Rebecca Smithers 

Inflatable incubator aims to help save premature babies

Rebecca Smithers: A design graduate won this year’s James Dyson award for his low-cost inflatable incubator which aims to reduce infant mortality
  
  

MDG : MOM incubator designer James Roberts
Winner of the international prize in the James Dyson awards, James Roberts, with his Mom incubator. Photograph: Courtesy of Mom

He is only in his early 20s, a recent graduate from Loughborough University, but James Roberts has been named the international winner of this year’s James Dyson award. He receives £30,000 in prize money to help develop a low-cost inflatable incubator for prematurely born babies.

Roberts, 23, hopes his so-called Mom incubator could slash the high death rate of premature babies in developing countries. More than one in 10 babies worldwide are born prematurely. According to the World Health Organisation, 75% of deaths resulting from premature birth could be avoided if inexpensive treatments and practical medical help were more readily available.

Roberts believes his ingenious device could transform healthcare in poorer countries, where the average £30,000 price of an incubator is unaffordable to many hospitals.

Roberts, who graduated this year with a BSc in product design and technology, says: “I was inspired to tackle this problem after watching a documentary on the issue of premature babies in refugee camps. It motivated me to use my design engineering skills to make a difference. Like many young inventors, there have been struggles for me along the way; I had to sell my car to fund my first prototype! The dream would be to meet a child that my incubator has saved – living proof that my design has made a difference.”

Roberts plans to travel to Brazil and India where he would like to launch his incubators once they roll off the production line after a programme of extensive testing. His research focused on these countries and helped him to strip down his design to the bare essentials needed for the developing world. He has spoken to neonatal specialists and NGOs on the ground to find out what would be most help to their mission to save young lives.

Providing the same performance and standards as a modern incubation system, Mom costs only £250 to manufacture, test and transport.

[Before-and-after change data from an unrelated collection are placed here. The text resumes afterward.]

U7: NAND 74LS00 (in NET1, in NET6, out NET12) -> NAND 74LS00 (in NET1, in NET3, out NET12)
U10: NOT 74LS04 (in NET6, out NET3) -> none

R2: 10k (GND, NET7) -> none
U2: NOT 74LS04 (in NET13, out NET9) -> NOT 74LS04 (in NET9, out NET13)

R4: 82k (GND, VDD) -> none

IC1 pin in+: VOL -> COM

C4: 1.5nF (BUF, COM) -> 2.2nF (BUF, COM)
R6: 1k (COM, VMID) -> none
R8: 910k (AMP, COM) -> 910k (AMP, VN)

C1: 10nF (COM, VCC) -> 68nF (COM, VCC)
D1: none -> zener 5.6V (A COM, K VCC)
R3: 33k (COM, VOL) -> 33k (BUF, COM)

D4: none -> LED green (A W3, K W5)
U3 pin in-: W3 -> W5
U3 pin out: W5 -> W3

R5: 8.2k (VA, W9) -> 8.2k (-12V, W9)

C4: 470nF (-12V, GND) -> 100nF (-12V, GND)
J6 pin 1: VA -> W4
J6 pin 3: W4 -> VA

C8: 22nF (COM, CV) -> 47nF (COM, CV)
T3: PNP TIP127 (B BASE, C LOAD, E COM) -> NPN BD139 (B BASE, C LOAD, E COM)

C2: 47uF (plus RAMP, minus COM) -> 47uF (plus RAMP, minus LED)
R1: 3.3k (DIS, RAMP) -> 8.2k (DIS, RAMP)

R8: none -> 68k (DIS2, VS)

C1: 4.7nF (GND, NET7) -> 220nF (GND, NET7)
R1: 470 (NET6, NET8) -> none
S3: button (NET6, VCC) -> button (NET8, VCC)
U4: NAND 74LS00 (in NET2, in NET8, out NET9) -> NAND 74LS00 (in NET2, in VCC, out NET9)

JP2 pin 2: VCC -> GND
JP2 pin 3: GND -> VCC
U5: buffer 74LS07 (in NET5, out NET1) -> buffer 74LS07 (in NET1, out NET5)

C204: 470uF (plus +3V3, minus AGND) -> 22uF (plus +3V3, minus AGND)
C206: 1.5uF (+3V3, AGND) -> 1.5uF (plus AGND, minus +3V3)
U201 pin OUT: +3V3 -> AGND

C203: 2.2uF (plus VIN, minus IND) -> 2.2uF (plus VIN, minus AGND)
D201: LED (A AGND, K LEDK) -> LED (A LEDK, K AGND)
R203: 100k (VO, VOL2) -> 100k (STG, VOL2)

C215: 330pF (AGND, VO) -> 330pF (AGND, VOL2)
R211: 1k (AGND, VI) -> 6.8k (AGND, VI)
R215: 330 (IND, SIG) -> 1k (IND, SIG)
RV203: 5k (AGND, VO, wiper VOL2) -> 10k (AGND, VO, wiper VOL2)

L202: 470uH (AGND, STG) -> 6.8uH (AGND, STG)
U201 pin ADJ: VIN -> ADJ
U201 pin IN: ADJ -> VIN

The device can be collapsed for transportation and runs off a battery that lasts 24 hours, in case of power unreliability.

The incubator is inflated manually and is warmed using ceramic heating elements. A screen shows the temperature and humidity, which can be custom set, depending on the baby’s age. An alarm sounds if the desired temperature changes. For babies suffering from jaundice there is a phototherapy unit which is also collapsible. Mom complies with British incubation standards, delivering a stable heat environment, humidification and jaundice lighting.

The James Dyson award will inject £30,000 into more prototyping and testing, with a view to further cost reduction and ultimately mass production. The project has picked up a cluster of other awards, including funding from the James Dyson Foundation University Grant and the Glendenbrook Prize for Innovation from Loughborough University. The incubator will now be subjected to extensive medical and clinical testing.

The device was one of a large number of submissions for this year’s competition that had a humanitarian purpose. Sir James Dyson says: “James’s invention shows the impact design engineering can have on people’s lives. The western world takes incubators for granted; we don’t think about how their inefficient design makes them unusable in developing countries and disaster zones. By bravely challenging convention, James has created something that could save thousands of lives.”

Dr Steve Jones, consultant paediatrician at the Royal United hospital in Bath, says: “Mom is a really interesting piece of innovation. I particularly like the integration of phototherapy, as jaundice is a very common co-morbidity alongside prematurity. Its use needn’t be limited to developing-world scenarios. I could see it being used in the UK to support community midwifery units, or following home births.”

The prestigious international competition awards design and engineering students from 18 countries in Europe, North America, Asia and Oceania, with a cash prize going to each national winner and a larger international prize to the overall winner. “The world is full of problems,” Dyson says of the need to encourage new talent, “and only engineers and inventors can solve them.”